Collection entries
◆ ◆ ◆ ◆ ◆ ◆ ◆
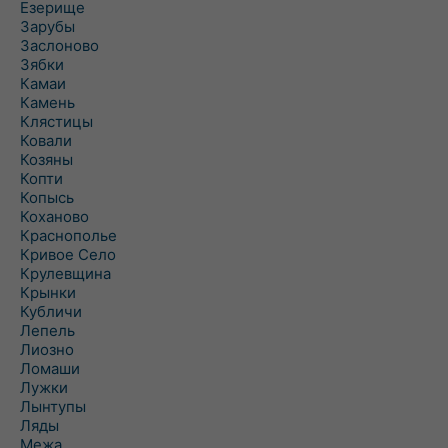
Езерище
Зарубы
Заслоново
Зябки
Камаи
Камень
Клястицы
Ковали
Козяны
Копти
Копысь
Коханово
Краснополье
Кривое Село
Крулевщина
Крынки
Кубличи
Лепель
Лиозно
Ломаши
Лужки
Лынтупы
Ляды
Межа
◆ ◆ ◆ ◆ ◆ ◆ ◆
Reproduce every line of text in the data above word for word, omitting the pictures.

Езерище
Зарубы
Заслоново
Зябки
Камаи
Камень
Клястицы
Ковали
Козяны
Копти
Копысь
Коханово
Краснополье
Кривое Село
Крулевщина
Крынки
Кубличи
Лепель
Лиозно
Ломаши
Лужки
Лынтупы
Ляды
Межа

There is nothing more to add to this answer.